==== SUPPLIED MATERIAL ====

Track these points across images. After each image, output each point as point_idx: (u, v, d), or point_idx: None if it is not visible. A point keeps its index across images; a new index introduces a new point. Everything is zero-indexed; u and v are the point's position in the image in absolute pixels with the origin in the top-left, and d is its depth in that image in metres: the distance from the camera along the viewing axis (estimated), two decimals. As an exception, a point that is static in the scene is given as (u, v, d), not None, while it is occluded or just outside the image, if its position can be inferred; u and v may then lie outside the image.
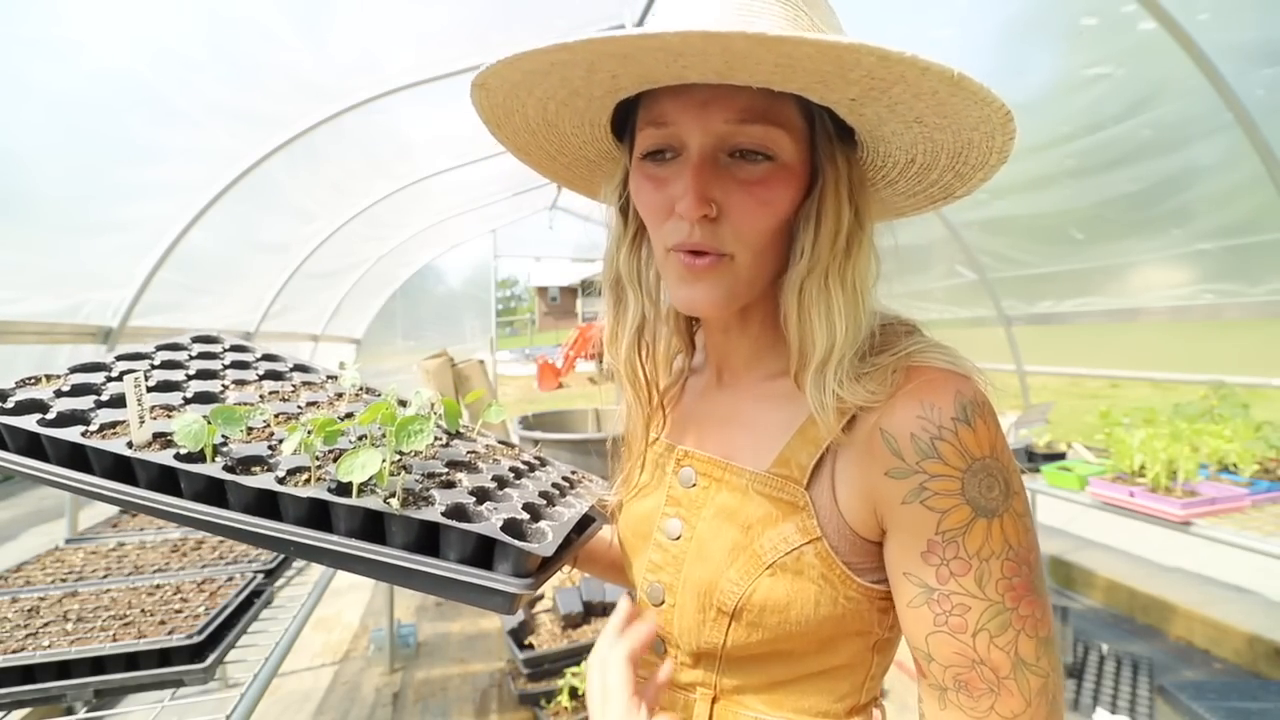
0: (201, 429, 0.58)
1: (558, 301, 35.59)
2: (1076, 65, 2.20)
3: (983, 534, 0.49)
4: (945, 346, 0.56)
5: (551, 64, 0.48)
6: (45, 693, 0.97)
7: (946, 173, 0.56)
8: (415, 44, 2.27)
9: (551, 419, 4.42)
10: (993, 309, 3.62)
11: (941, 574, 0.50)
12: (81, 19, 1.52)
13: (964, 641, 0.49)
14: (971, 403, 0.51)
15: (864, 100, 0.48)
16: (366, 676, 2.96)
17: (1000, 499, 0.49)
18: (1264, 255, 2.34)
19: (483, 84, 0.52)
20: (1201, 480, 2.02)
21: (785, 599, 0.55)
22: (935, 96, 0.45)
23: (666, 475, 0.67)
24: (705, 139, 0.53)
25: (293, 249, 3.41)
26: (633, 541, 0.70)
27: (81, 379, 0.70)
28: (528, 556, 0.54)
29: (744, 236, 0.55)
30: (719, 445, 0.64)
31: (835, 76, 0.45)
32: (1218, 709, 2.28)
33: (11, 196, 1.75)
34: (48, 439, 0.59)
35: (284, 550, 0.57)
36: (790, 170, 0.55)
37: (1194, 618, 3.08)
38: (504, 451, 0.76)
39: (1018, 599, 0.48)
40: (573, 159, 0.69)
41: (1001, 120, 0.47)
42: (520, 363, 19.44)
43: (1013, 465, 0.52)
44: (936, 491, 0.50)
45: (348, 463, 0.54)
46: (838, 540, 0.55)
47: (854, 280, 0.55)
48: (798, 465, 0.57)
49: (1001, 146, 0.50)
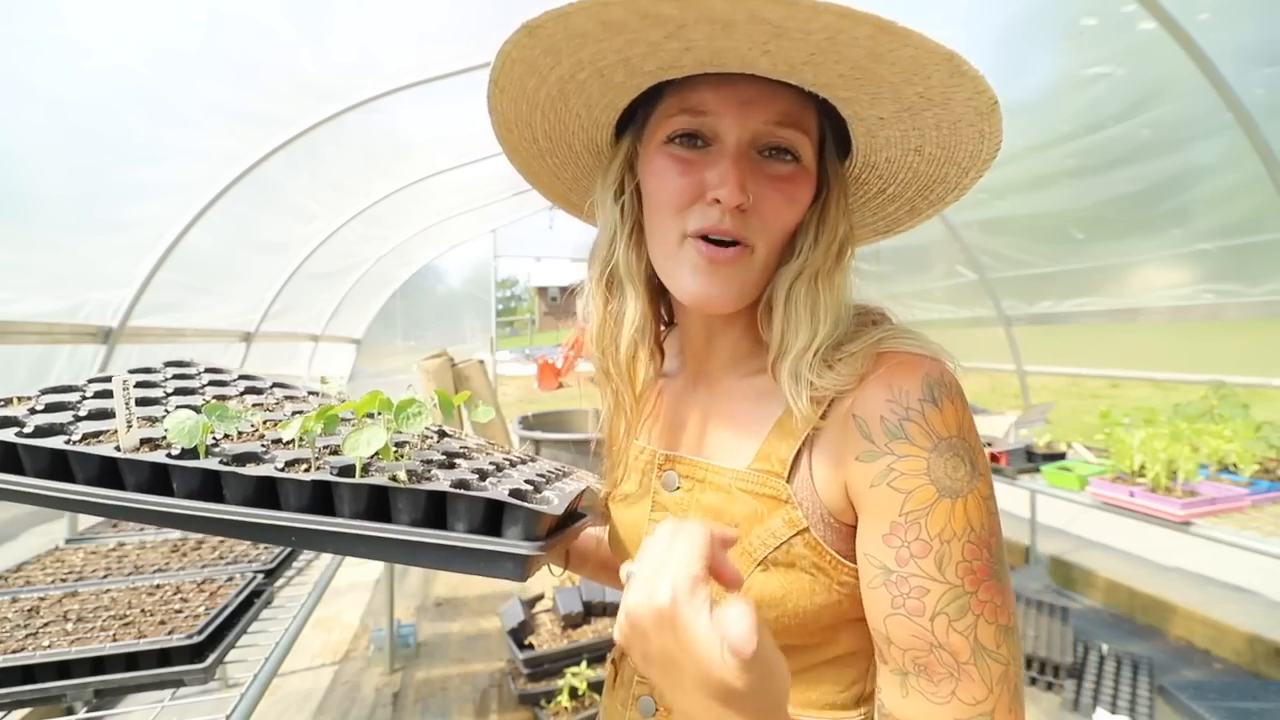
0: (196, 425, 0.58)
1: (558, 301, 35.56)
2: (1076, 65, 2.20)
3: (945, 515, 0.49)
4: (913, 332, 0.58)
5: (602, 24, 0.46)
6: (45, 693, 0.96)
7: (931, 182, 0.61)
8: (415, 44, 2.27)
9: (551, 419, 4.42)
10: (993, 309, 3.62)
11: (901, 555, 0.50)
12: (81, 19, 1.52)
13: (921, 625, 0.48)
14: (939, 384, 0.52)
15: (880, 96, 0.51)
16: (366, 676, 2.96)
17: (965, 479, 0.50)
18: (1264, 255, 2.34)
19: (540, 25, 0.48)
20: (1201, 480, 2.02)
21: (780, 592, 0.55)
22: (954, 127, 0.51)
23: (650, 481, 0.67)
24: (744, 134, 0.55)
25: (293, 249, 3.41)
26: (623, 549, 0.70)
27: (54, 399, 0.69)
28: (538, 518, 0.54)
29: (768, 229, 0.57)
30: (699, 447, 0.65)
31: (866, 59, 0.46)
32: (1218, 709, 2.28)
33: (12, 196, 1.75)
34: (27, 450, 0.57)
35: (285, 541, 0.56)
36: (810, 174, 0.58)
37: (1194, 618, 3.08)
38: (493, 448, 0.77)
39: (977, 583, 0.48)
40: (563, 161, 0.68)
41: (993, 147, 0.53)
42: (520, 363, 19.44)
43: (979, 447, 0.52)
44: (903, 472, 0.50)
45: (353, 438, 0.55)
46: (823, 529, 0.55)
47: (840, 282, 0.58)
48: (778, 459, 0.58)
49: (984, 166, 0.55)
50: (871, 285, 0.65)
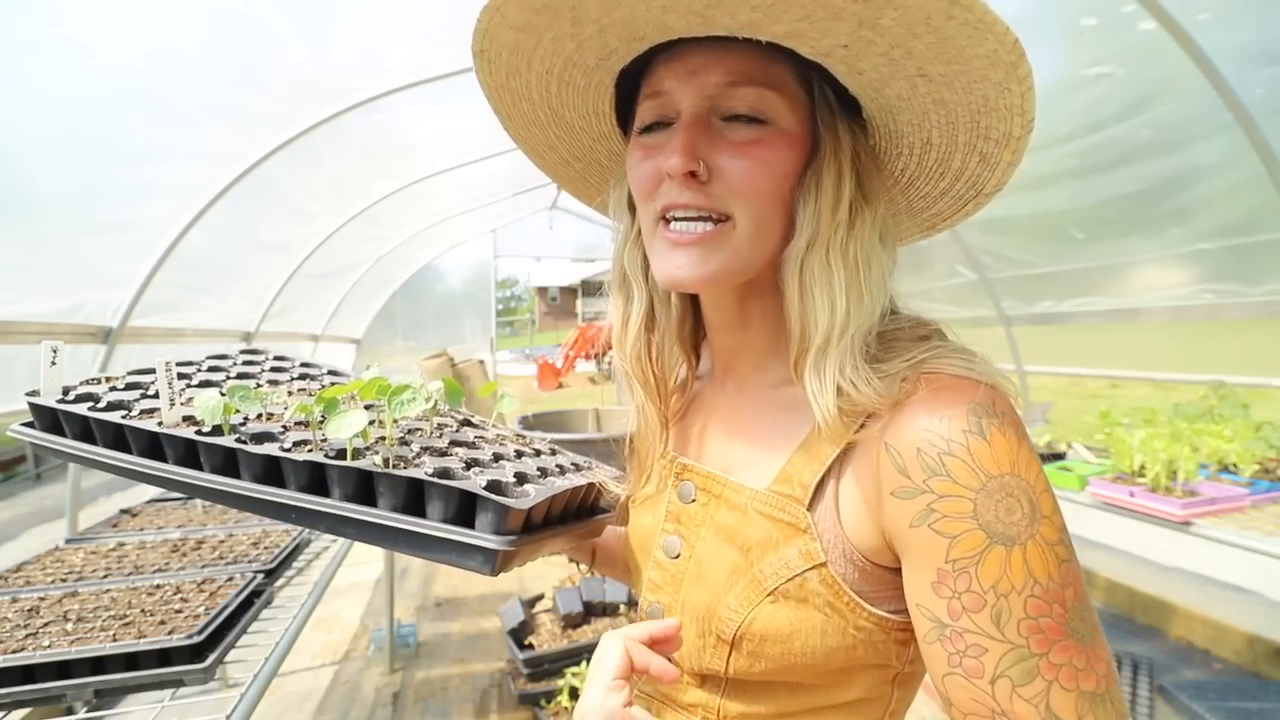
0: (218, 404, 0.62)
1: (558, 301, 35.58)
2: (1076, 65, 2.20)
3: (1000, 564, 0.42)
4: (966, 350, 0.51)
5: (531, 10, 0.46)
6: (45, 693, 0.96)
7: (970, 157, 0.52)
8: (415, 44, 2.27)
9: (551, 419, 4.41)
10: (993, 309, 3.62)
11: (953, 608, 0.44)
12: (81, 19, 1.52)
13: (981, 688, 0.42)
14: (987, 412, 0.45)
15: (857, 48, 0.44)
16: (366, 676, 2.96)
17: (1023, 524, 0.43)
18: (1264, 255, 2.34)
19: (480, 51, 0.51)
20: (1201, 480, 2.02)
21: (788, 628, 0.51)
22: (930, 25, 0.41)
23: (667, 489, 0.64)
24: (697, 102, 0.52)
25: (293, 249, 3.41)
26: (636, 556, 0.68)
27: (135, 379, 0.77)
28: (508, 513, 0.53)
29: (743, 197, 0.51)
30: (719, 458, 0.61)
31: (818, 9, 0.41)
32: (1218, 709, 2.28)
33: (11, 196, 1.75)
34: (95, 422, 0.66)
35: (286, 517, 0.59)
36: (789, 135, 0.52)
37: (1194, 618, 3.08)
38: (513, 439, 0.76)
39: (1047, 643, 0.42)
40: (586, 165, 0.67)
41: (1012, 58, 0.42)
42: (520, 363, 19.45)
43: (1043, 485, 0.45)
44: (945, 514, 0.44)
45: (335, 422, 0.56)
46: (844, 566, 0.50)
47: (856, 255, 0.51)
48: (799, 484, 0.53)
49: (1021, 104, 0.45)
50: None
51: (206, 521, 1.67)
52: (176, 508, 1.80)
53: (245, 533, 1.56)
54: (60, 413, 0.68)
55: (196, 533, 1.58)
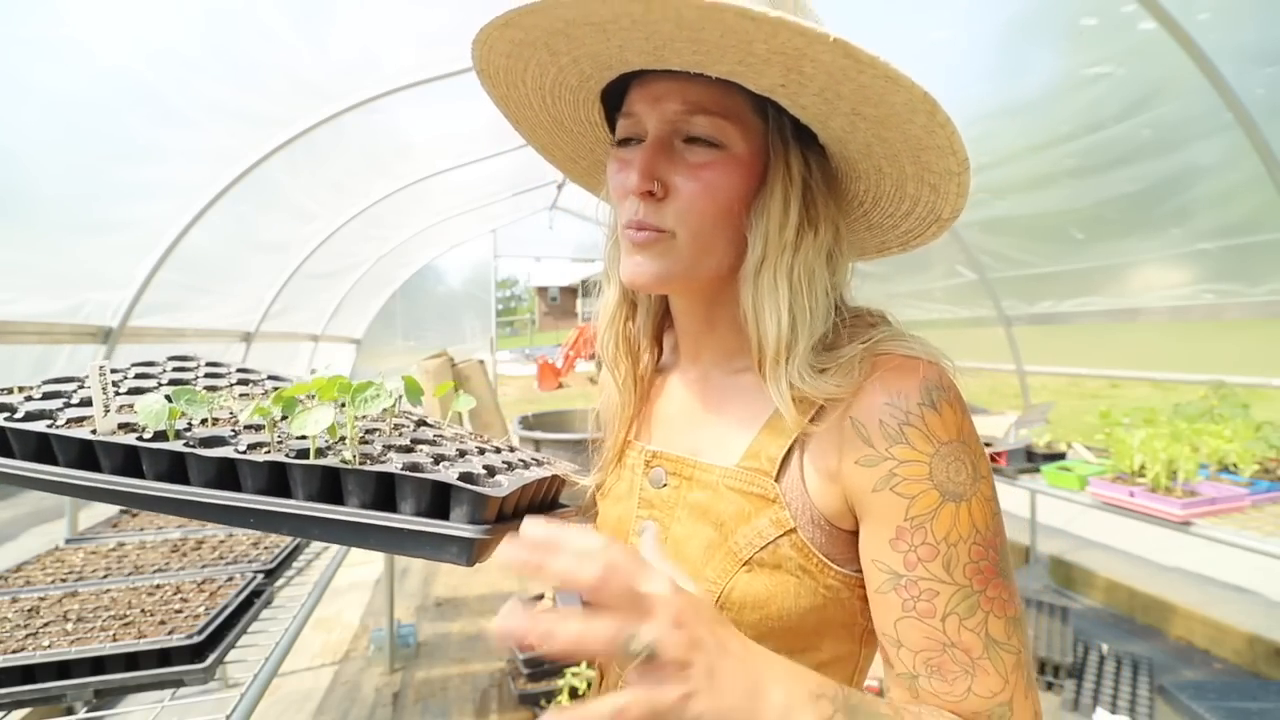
0: (163, 408, 0.58)
1: (558, 301, 35.59)
2: (1076, 65, 2.20)
3: (950, 518, 0.50)
4: (911, 334, 0.57)
5: (512, 44, 0.52)
6: (45, 693, 0.96)
7: (920, 186, 0.55)
8: (415, 44, 2.28)
9: (551, 419, 4.41)
10: (993, 309, 3.62)
11: (909, 559, 0.50)
12: (82, 19, 1.52)
13: (933, 625, 0.49)
14: (937, 387, 0.52)
15: (793, 87, 0.49)
16: (366, 676, 2.96)
17: (968, 483, 0.50)
18: (1264, 255, 2.34)
19: (481, 70, 0.58)
20: (1201, 480, 2.02)
21: (765, 594, 0.55)
22: (846, 75, 0.45)
23: (637, 477, 0.67)
24: (660, 125, 0.57)
25: (293, 249, 3.41)
26: None
27: (53, 388, 0.72)
28: (484, 501, 0.53)
29: (684, 216, 0.57)
30: (687, 443, 0.65)
31: (744, 53, 0.46)
32: (1218, 709, 2.28)
33: (11, 196, 1.75)
34: (14, 433, 0.60)
35: (245, 523, 0.57)
36: (739, 160, 0.57)
37: (1194, 618, 3.08)
38: (470, 437, 0.76)
39: (985, 581, 0.49)
40: (591, 163, 0.72)
41: (927, 106, 0.45)
42: (520, 363, 19.46)
43: (980, 449, 0.53)
44: (905, 477, 0.50)
45: (301, 418, 0.55)
46: (812, 531, 0.55)
47: (801, 274, 0.56)
48: (767, 457, 0.57)
49: (950, 144, 0.48)
50: (872, 285, 0.64)
51: (206, 522, 1.67)
52: (176, 508, 1.80)
53: (245, 533, 1.56)
54: None
55: (196, 533, 1.58)
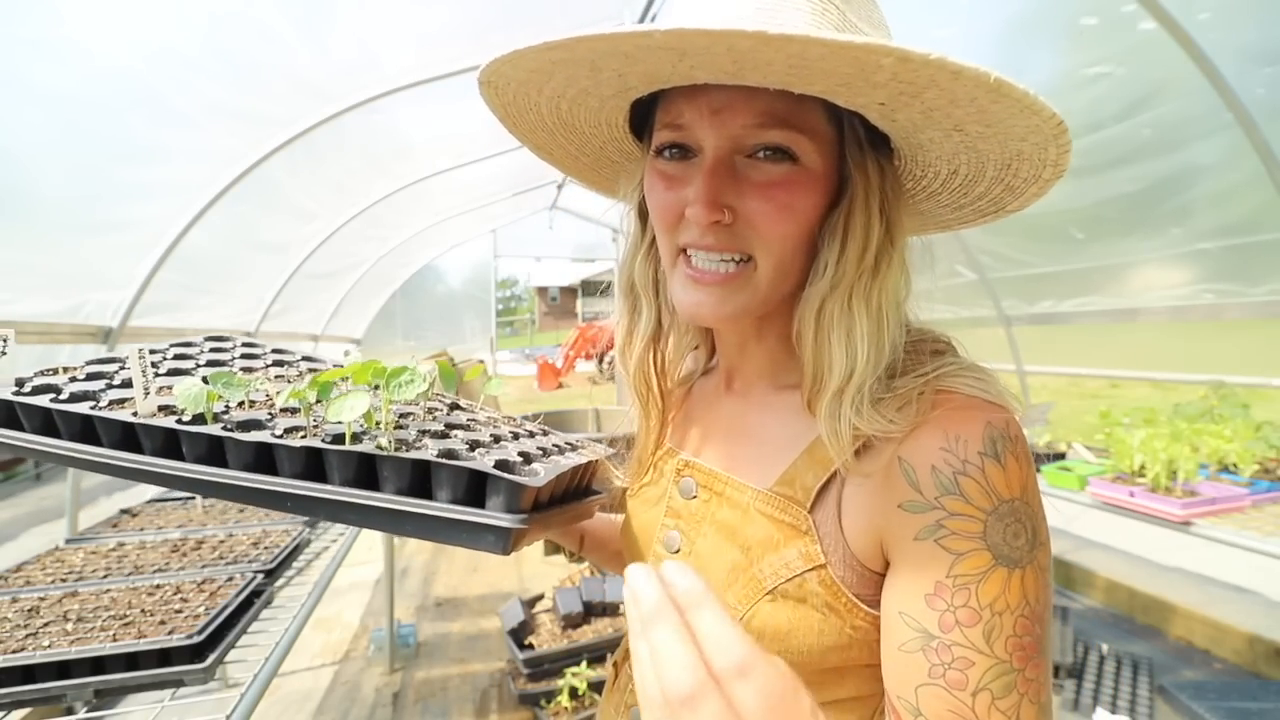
0: (201, 392, 0.59)
1: (558, 301, 35.58)
2: (1077, 65, 2.20)
3: (1000, 585, 0.44)
4: (980, 369, 0.52)
5: (553, 63, 0.46)
6: (45, 693, 0.96)
7: (995, 185, 0.51)
8: (415, 44, 2.28)
9: (551, 419, 4.41)
10: (993, 309, 3.62)
11: (945, 620, 0.45)
12: (82, 19, 1.52)
13: (961, 699, 0.44)
14: (1003, 436, 0.46)
15: (895, 105, 0.44)
16: (366, 676, 2.96)
17: (1025, 549, 0.45)
18: (1264, 255, 2.34)
19: (488, 81, 0.50)
20: (1201, 480, 2.02)
21: (786, 627, 0.52)
22: (975, 104, 0.40)
23: (668, 484, 0.65)
24: (721, 143, 0.50)
25: (293, 249, 3.41)
26: (634, 549, 0.68)
27: (96, 369, 0.73)
28: (520, 490, 0.53)
29: (766, 241, 0.51)
30: (722, 457, 0.61)
31: (857, 79, 0.40)
32: (1218, 709, 2.28)
33: (12, 196, 1.75)
34: (59, 414, 0.61)
35: (282, 506, 0.57)
36: (813, 175, 0.51)
37: (1194, 618, 3.08)
38: (505, 421, 0.75)
39: (1025, 660, 0.44)
40: (596, 159, 0.67)
41: (1054, 131, 0.42)
42: (520, 363, 19.44)
43: (1042, 512, 0.47)
44: (955, 531, 0.45)
45: (337, 405, 0.55)
46: (843, 569, 0.51)
47: (880, 302, 0.51)
48: (802, 486, 0.53)
49: (1056, 159, 0.45)
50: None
51: (206, 521, 1.67)
52: (176, 508, 1.80)
53: (245, 532, 1.56)
54: (18, 405, 0.63)
55: (196, 533, 1.57)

====

◆ TASK DESCRIPTION
Taking the entries above, write out exactly the lines starting with the line containing "41: (1001, 120, 0.47)" and going on through the line containing "48: (798, 465, 0.57)", both included, and nothing else.

◆ SOLUTION TO THE PROBLEM
41: (1001, 120, 0.47)
42: (520, 363, 19.44)
43: (1013, 465, 0.52)
44: (936, 491, 0.50)
45: (348, 463, 0.54)
46: (838, 540, 0.55)
47: (854, 280, 0.55)
48: (798, 465, 0.57)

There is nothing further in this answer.